NIPS 2018
Sun Dec 2nd through Sat the 8th, 2018 at Palais des Congrès de Montréal
Reviewer 1
The paper addresses the group lasso problem where the groups have to be learned (rather than being pre-supplied). This problem is cast as a (continuous) bilevel optimisation problem and the optimisation problem addressed by an algorithm devised by the authors. Experiments on synthetic data are given and support the usefulness of the presented method. Groups are discrete features so the authors have to relax the problem by removing the integrality constraint on group membership indicator variables. We are not given an idea of how much is "lost" by relaxing, but given the difficulty of the original problem I have no objection to solving a relaxation of the original problem. The paper is well-written (apart from many small errors - see below), the problem worth solving, the algorithm reasonable and the experimental results are positive. Using validation error to learn the groups is nice and straightforward. The empirical results given are also well chosen, particuarly the comparison with oracle GL. So I have difficulty in finding substantive criticisms of the paper. It's a typical NIPS submission: optimise to solve some machine learning problem. SMALL PROBLEMS 21: "a priori structure of the data". I found this confusing: what is a priori can not be found in the data. 25: we are only told later what \theta is so it is confusing here. 100: arbitrary -> arbitrarily 111: iterates -> iterations 135: the solve -> to solve 212: as less informative -> as uninformative 246,247: change to "... Q sufficiently permits reaching" 247: stress out -> stress 250: "Since a group ..." This sentence needs rewriting. Refs: Fix capitalisation: e.g. Lipschitz, Bregman AFTER DISCUSSION / FEEDBACK I remain positive about the paper!
Reviewer 2
The contributions of this paper consist in presenting a formulation for learning groups of variables in multitask linear prediction problems, and developing an optimization algorithm to solve the bilevel problem. The idea of learning group structure is not new. The authors mention other approaches in the literature, but do not compare with them. The formulation introduced by the authors is missing some discussion to make clear what is the meaning of the groups obtained in cases where there are few or only one task. Are all the zero variables put together in the same group? In addition, the group lasso penalty usually includes a factor on each group that is proportional to its size (see for example Meier et al. (2008) "The group lasso for logistic regression" JRSSSB). Missing this factor, it seems that the method might give preference to equal sized groups? The optimization algorithm and theoretical results are clearly written and sound. However, several optimization strategies have been used for solving problems like 3.1. The authors discuss some other approaches but I believe the motivation of why this new method is needed can be improved. Some of the details in the proof of Theorem 3.1 are referred to [2] but should be included for completeness. Numerical simulations and real data show the effectiveness of their method, but including other approaches for learning groups and prediction in multi-task learning can be included to make the contribution clearer. The real data example is brief. UPDATE: Thanks to the authors for their response. After reading the rebuttal letter, my questions have been clarified.
Reviewer 3
This is a strong paper that proposes a convincing solution to the open problem of selection of groups for group lasso.
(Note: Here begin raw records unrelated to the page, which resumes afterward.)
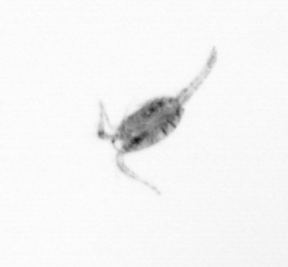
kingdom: Animalia
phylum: Arthropoda
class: Copepoda
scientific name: Copepoda
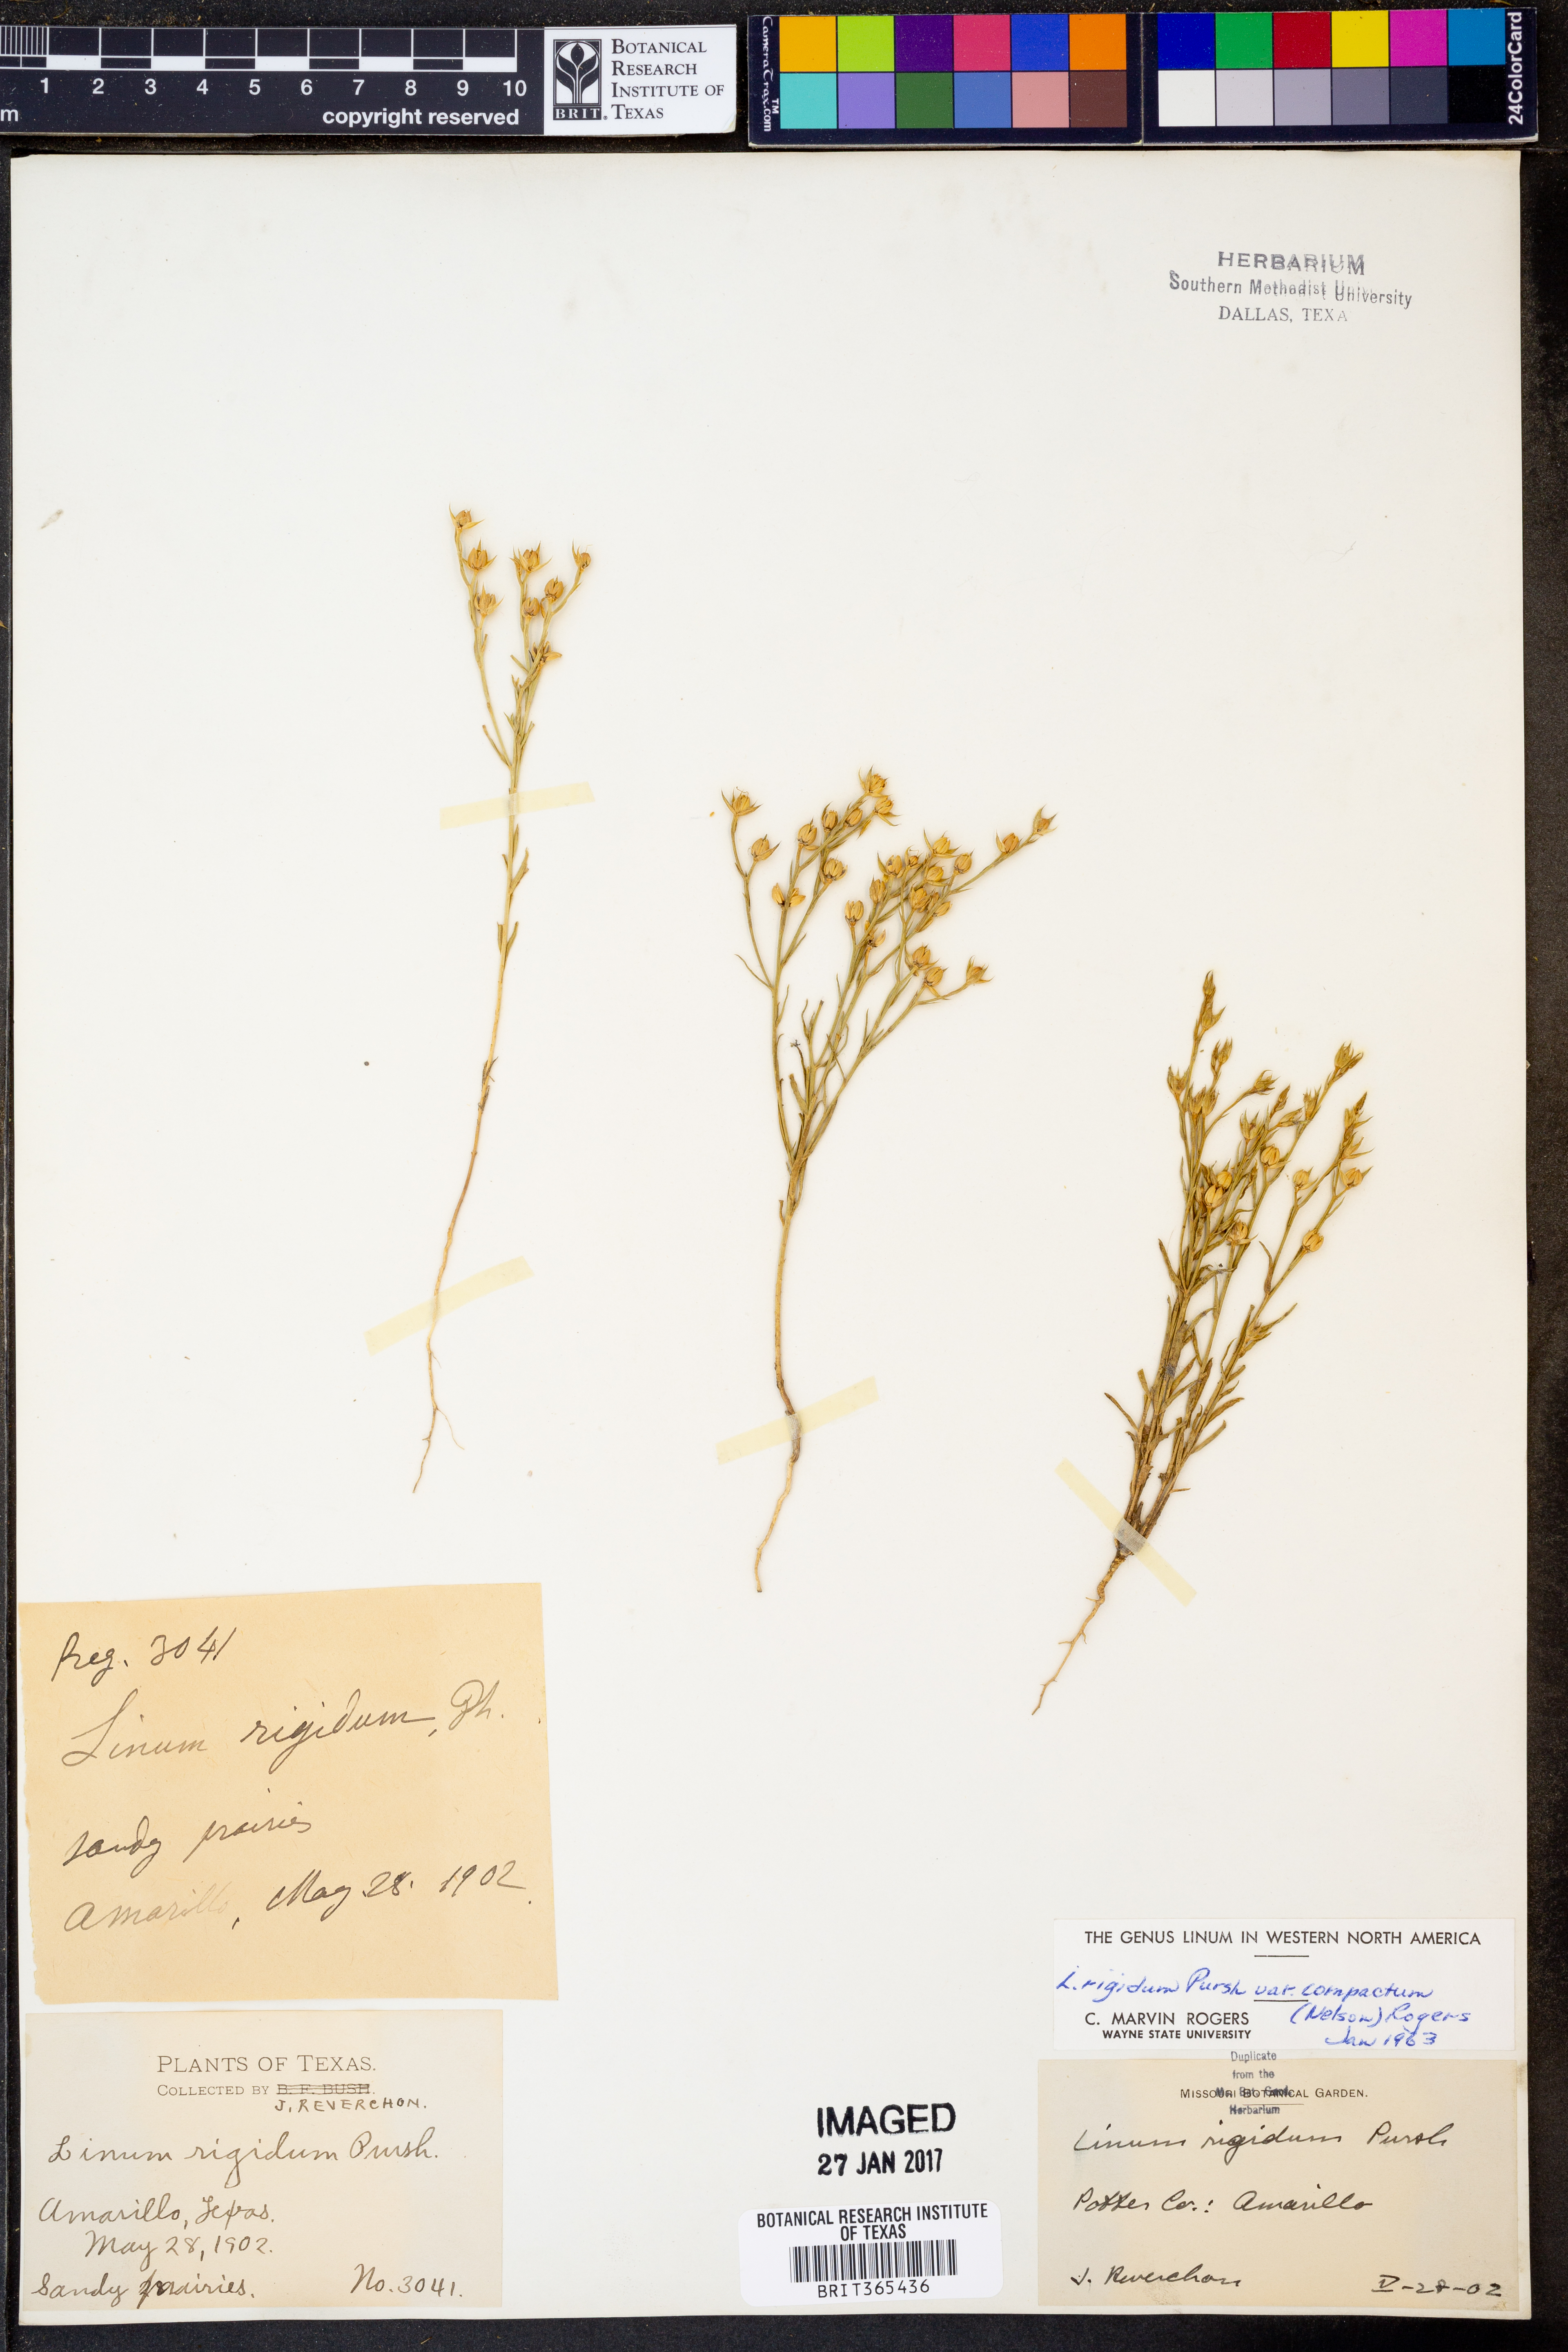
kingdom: Plantae
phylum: Tracheophyta
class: Magnoliopsida
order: Malpighiales
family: Linaceae
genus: Linum
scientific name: Linum compactum
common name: Wyoming flax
It proposes consistency guarantees (rates of convergence seem out of reach for such a difficult problem). The idea is to introduce a continuous relaxation of the mixed-integer problem, combined with recent results about bilevel optimization (Ochs et al.). Numerical experiments are convincing, even when the number of groups given as input overestimates the real number of groups. The paper opens a way to deal with a set of other losses and penalizations, which seems very promising. My only criticism is that the authors could do a comparison / parallel with relaxation techniques used for mixed-integer programming, since some heuristics used in this field might help or bring new ideas. I also wonder what would be the performance of a MIP solver directly applied to the problem, with the subproblem solved by an efficient convex solver, such a numerical comparison might motivate even further the approach of the paper.